▸ **WHAT IS EXPECTED**:
Please rename "Vorstand" to "Vereinsvorstand" throughout the rows below, and give them again with nothing else altered.

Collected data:
§

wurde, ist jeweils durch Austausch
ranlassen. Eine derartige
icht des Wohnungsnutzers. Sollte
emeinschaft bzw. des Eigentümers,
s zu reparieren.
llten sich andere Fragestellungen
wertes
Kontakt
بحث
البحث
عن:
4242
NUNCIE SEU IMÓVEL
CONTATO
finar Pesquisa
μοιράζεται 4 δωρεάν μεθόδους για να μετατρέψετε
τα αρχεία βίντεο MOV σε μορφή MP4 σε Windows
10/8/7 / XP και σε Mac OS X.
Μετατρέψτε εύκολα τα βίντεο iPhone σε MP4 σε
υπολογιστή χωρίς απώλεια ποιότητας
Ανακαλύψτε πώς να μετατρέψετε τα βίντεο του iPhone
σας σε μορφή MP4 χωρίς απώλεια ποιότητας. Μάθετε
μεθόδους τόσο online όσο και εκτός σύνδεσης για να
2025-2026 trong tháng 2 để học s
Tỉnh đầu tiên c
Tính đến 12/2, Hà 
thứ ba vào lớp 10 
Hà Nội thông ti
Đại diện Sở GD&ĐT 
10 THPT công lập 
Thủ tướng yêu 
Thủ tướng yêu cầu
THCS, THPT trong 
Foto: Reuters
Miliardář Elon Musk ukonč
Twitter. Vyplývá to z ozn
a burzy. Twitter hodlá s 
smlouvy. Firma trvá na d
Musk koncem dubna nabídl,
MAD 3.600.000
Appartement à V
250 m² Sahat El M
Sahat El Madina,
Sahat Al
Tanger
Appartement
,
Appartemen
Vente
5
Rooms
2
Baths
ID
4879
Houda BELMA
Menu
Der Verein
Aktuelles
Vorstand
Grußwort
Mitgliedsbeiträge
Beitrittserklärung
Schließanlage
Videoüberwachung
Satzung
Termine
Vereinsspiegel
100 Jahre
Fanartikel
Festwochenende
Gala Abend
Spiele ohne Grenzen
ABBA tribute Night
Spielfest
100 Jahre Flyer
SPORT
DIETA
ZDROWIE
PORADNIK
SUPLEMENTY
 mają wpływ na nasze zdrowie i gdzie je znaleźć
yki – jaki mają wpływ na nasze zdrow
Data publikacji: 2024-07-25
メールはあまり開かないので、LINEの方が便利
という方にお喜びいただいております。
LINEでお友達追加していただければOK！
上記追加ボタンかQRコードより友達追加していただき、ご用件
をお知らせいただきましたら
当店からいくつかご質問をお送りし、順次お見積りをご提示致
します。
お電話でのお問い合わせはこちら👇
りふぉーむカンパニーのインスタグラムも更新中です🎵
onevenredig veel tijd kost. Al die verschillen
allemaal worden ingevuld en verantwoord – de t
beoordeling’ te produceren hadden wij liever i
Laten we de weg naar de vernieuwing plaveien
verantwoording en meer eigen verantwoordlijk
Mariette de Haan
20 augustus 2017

§

▸ **WRITTEN SOLUTION**:
wurde, ist jeweils durch Austausch
ranlassen. Eine derartige
icht des Wohnungsnutzers. Sollte
emeinschaft bzw. des Eigentümers,
s zu reparieren.
llten sich andere Fragestellungen
wertes
Kontakt
بحث
البحث
عن:
4242
NUNCIE SEU IMÓVEL
CONTATO
finar Pesquisa
μοιράζεται 4 δωρεάν μεθόδους για να μετατρέψετε
τα αρχεία βίντεο MOV σε μορφή MP4 σε Windows
10/8/7 / XP και σε Mac OS X.
Μετατρέψτε εύκολα τα βίντεο iPhone σε MP4 σε
υπολογιστή χωρίς απώλεια ποιότητας
Ανακαλύψτε πώς να μετατρέψετε τα βίντεο του iPhone
σας σε μορφή MP4 χωρίς απώλεια ποιότητας. Μάθετε
μεθόδους τόσο online όσο και εκτός σύνδεσης για να
2025-2026 trong tháng 2 để học s
Tỉnh đầu tiên c
Tính đến 12/2, Hà 
thứ ba vào lớp 10 
Hà Nội thông ti
Đại diện Sở GD&ĐT 
10 THPT công lập 
Thủ tướng yêu 
Thủ tướng yêu cầu
THCS, THPT trong 
Foto: Reuters
Miliardář Elon Musk ukonč
Twitter. Vyplývá to z ozn
a burzy. Twitter hodlá s 
smlouvy. Firma trvá na d
Musk koncem dubna nabídl,
MAD 3.600.000
Appartement à V
250 m² Sahat El M
Sahat El Madina,
Sahat Al
Tanger
Appartement
,
Appartemen
Vente
5
Rooms
2
Baths
ID
4879
Houda BELMA
Menu
Der Verein
Aktuelles
Vereinsvorstand
Grußwort
Mitgliedsbeiträge
Beitrittserklärung
Schließanlage
Videoüberwachung
Satzung
Termine
Vereinsspiegel
100 Jahre
Fanartikel
Festwochenende
Gala Abend
Spiele ohne Grenzen
ABBA tribute Night
Spielfest
100 Jahre Flyer
SPORT
DIETA
ZDROWIE
PORADNIK
SUPLEMENTY
 mają wpływ na nasze zdrowie i gdzie je znaleźć
yki – jaki mają wpływ na nasze zdrow
Data publikacji: 2024-07-25
メールはあまり開かないので、LINEの方が便利
という方にお喜びいただいております。
LINEでお友達追加していただければOK！
上記追加ボタンかQRコードより友達追加していただき、ご用件
をお知らせいただきましたら
当店からいくつかご質問をお送りし、順次お見積りをご提示致
します。
お電話でのお問い合わせはこちら👇
りふぉーむカンパニーのインスタグラムも更新中です🎵
onevenredig veel tijd kost. Al die verschillen
allemaal worden ingevuld en verantwoord – de t
beoordeling’ te produceren hadden wij liever i
Laten we de weg naar de vernieuwing plaveien
verantwoording en meer eigen verantwoordlijk
Mariette de Haan
20 augustus 2017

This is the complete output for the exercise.